DATA TO PROCESS section start

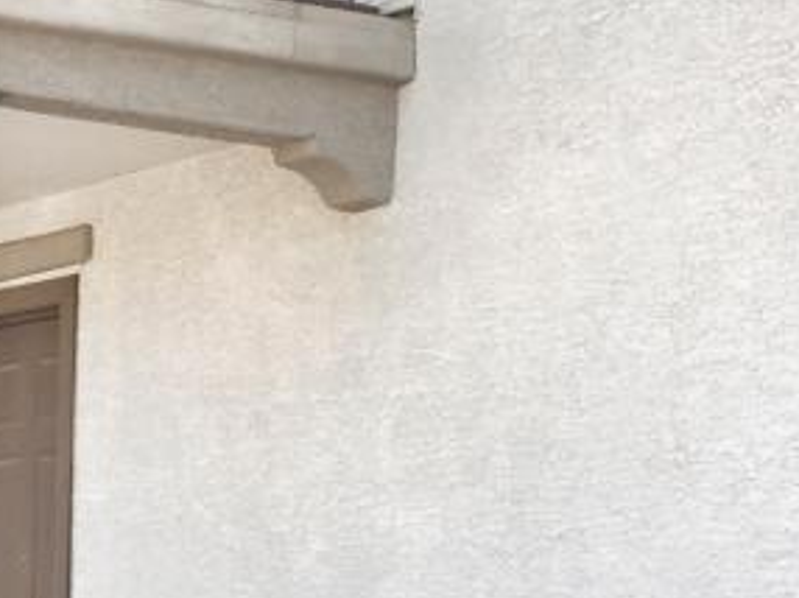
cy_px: 528
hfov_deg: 18.5
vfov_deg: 14.1
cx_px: 25
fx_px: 2398
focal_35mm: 104
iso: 32
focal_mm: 4.15
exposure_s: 1/169
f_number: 2.2
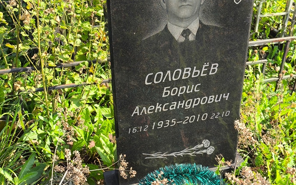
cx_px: 147
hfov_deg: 37.5
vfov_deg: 24.0
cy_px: 93
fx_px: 435
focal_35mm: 54
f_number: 1.7
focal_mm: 4.71
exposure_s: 1/349
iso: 50
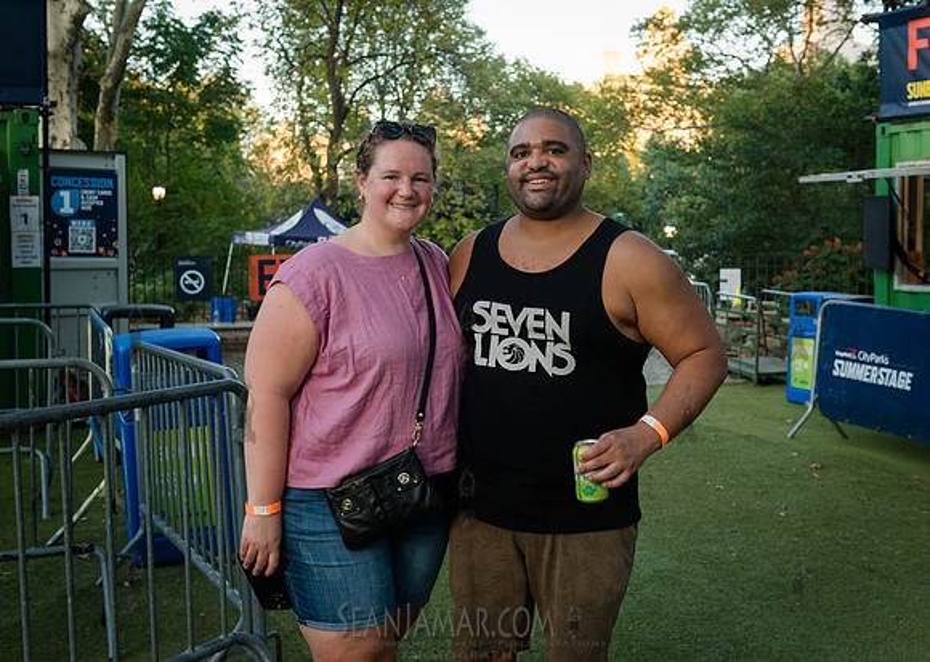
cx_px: 473
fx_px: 1213
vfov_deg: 30.5
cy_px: 331
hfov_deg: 41.9
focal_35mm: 46
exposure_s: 1/250
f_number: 4.5
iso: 2000
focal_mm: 44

DATA TO PROCESS section end

→ ABOUT THIS TASK
In the records above, copy exactly the lines from the one that contains "hfov_deg: 41.9" through the last, and nothing else.

→ EXERCISE RESULT
hfov_deg: 41.9
focal_35mm: 46
exposure_s: 1/250
f_number: 4.5
iso: 2000
focal_mm: 44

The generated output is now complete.